Plasmatico fine seduta (mg/dl) 2.7+0.8* 2.6+0.7* 2.2+0.5** 0.02
Delta netto/seduta (mg/dl) 2.4+1.0 2.5+0.6 2.6+3.0 n.s.
% riduzione 46.3+10.9 47.1+12.0 45.5+21.8 n.s.
Rimozione netta/seduta (mg) 581.4+196.8 581.1+160.1 878.1+292.6 0.0006
Rimozione/sett. stimata (mg) 3488+1181 2690+726.8 2634+878 0.0037
* p<0.0001 vs inizio seduta ** p<0.006 vs inizio seduta
Tabella 1
Calcio NSO 1 NSO 2 BHD p
Plasmatico inizio seduta (mg/dl) 8.7±0.7 8.9+0.3 9.0±0.5 n.s.
Plasmatico fine seduta (mg/dl) 9.4±0.6* 9.3+0.4** 10.0±0.5* 0.0002
Delta netto/seduta (mg/dl) 0.7±0.3 0.5+0.1 1.0±0.6 0.05
% variazione 7.8±3.3 6,1+2.9 11.7±7.5 n.s.
Rimozione netta/seduta (mg) -43.8±106.1 -17.7+258.6 -110.3±233.3 n.s.

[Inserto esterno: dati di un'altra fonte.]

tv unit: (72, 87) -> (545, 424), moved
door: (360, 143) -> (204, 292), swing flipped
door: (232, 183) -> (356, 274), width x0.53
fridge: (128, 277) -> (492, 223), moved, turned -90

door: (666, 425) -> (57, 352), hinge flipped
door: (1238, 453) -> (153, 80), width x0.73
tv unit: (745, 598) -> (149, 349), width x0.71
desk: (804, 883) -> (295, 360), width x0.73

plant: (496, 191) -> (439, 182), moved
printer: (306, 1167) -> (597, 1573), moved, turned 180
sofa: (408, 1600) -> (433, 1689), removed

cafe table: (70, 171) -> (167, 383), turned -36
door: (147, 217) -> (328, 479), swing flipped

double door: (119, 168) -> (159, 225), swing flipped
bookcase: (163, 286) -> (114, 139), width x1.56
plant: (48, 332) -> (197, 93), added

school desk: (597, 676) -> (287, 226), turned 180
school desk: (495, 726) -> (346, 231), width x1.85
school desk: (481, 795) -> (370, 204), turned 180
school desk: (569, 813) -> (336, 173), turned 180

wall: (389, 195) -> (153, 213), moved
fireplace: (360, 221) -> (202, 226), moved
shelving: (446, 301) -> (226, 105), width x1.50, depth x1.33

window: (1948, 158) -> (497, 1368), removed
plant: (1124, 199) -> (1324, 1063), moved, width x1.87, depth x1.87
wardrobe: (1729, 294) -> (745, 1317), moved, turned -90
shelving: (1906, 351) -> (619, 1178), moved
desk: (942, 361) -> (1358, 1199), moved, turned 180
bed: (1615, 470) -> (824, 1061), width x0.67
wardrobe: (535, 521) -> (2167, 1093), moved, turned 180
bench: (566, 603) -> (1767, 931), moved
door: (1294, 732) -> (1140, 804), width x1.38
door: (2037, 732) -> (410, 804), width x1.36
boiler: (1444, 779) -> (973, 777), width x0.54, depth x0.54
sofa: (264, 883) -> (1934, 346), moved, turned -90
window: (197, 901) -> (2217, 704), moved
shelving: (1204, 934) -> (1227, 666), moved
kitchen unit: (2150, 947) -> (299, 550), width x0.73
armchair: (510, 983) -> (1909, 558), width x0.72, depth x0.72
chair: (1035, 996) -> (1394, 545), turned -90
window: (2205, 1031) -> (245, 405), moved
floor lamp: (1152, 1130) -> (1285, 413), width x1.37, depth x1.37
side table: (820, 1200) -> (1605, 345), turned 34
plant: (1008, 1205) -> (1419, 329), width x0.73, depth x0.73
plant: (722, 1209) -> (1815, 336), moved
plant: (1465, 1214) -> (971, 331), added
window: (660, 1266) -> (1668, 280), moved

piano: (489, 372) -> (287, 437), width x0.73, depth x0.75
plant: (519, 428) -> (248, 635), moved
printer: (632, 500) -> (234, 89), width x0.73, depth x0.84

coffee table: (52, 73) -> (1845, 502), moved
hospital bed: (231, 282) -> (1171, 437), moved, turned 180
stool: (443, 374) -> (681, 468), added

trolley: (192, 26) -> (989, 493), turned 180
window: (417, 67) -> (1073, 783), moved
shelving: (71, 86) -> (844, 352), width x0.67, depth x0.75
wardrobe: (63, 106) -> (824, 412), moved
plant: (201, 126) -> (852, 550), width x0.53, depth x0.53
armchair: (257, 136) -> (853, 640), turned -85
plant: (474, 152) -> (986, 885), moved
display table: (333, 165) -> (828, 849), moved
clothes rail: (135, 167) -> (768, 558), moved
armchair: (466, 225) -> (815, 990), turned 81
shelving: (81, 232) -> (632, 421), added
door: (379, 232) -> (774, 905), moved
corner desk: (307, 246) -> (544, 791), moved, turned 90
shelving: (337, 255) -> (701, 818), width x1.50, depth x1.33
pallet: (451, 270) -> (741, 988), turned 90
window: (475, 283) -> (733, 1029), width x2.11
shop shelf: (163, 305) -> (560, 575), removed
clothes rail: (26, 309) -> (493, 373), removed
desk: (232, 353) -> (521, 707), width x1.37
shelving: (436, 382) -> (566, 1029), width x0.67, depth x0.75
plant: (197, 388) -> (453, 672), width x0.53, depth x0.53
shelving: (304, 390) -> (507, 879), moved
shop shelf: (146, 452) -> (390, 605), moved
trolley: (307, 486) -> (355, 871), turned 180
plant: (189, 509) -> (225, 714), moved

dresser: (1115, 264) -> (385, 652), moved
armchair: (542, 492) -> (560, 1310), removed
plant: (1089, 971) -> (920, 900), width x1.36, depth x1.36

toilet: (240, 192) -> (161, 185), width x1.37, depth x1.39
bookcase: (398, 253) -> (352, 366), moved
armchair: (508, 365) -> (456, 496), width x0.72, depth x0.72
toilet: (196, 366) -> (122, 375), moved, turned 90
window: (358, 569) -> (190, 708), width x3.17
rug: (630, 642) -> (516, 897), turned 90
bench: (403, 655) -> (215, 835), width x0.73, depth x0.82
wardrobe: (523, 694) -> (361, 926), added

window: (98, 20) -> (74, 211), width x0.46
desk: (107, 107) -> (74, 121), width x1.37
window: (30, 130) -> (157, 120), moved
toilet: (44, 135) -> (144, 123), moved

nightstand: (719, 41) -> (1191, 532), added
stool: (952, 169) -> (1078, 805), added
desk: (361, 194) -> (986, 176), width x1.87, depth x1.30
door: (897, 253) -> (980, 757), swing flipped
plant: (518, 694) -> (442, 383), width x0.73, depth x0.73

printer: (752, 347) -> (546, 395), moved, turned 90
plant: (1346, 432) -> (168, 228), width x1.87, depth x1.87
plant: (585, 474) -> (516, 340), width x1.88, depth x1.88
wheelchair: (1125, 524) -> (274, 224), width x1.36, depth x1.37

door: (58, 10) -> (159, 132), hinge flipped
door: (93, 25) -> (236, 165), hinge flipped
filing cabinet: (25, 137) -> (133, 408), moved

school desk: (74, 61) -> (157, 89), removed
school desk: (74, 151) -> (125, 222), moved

Rimozione/sett. stimata (mg) -262.8±236.7 -78.6+643.7 -331.0±589.1 n.s.
* p<0.0001 vs inizio seduta ** p<0.006 vs inizio seduta
Tabella 2
Tutti i pazienti studiati presentavano valori di stKT/V settimanali >2,1
Conclusioni
Nei trattamenti NSO1 con sedute dialitiche più frequenti (6 sedute/settimana), la rimozione di fosforo è stata maggiore rispetto ai trattamenti NSO2 a frequenza minore (4,8 sedute/settimana) e rispetto alla BHD. Questo dato si è avuto nonostante la minor durata media della singola seduta.
Le diminuzioni del fosforo plasmatico in NSO1e NSO2 erano quantitativamente simili alla BHD, nonostante la minor durata media delle singole sedute. La rimozione del fosforo è stata direttamente correlata ai livelli di fosforemia predialitica in NSO1, NSO2 e BHD.
Nei trattamenti NSO1 e NSO2, il bilancio del Ca è correlato alla calcemia predialitica; per valori di calcemia >8.5 mg/dl esso è tendenzialmente negativo; pur se di entità più contenuta rispetto alla BHD, l’incremento intradialitico della calcemia costituisce un efficace stimolo inibitorio sul PTH.
La maggiore rimozione settimanale del fosforo, la modalità di rimozione più frequente e la maggiore stabilità della calcemia nei trattamenti NSO1 e NSO2, rispetto alla BHD, pongono le basi per un miglior controllo del metabolismo calcio fosforo nei pazienti dializzati.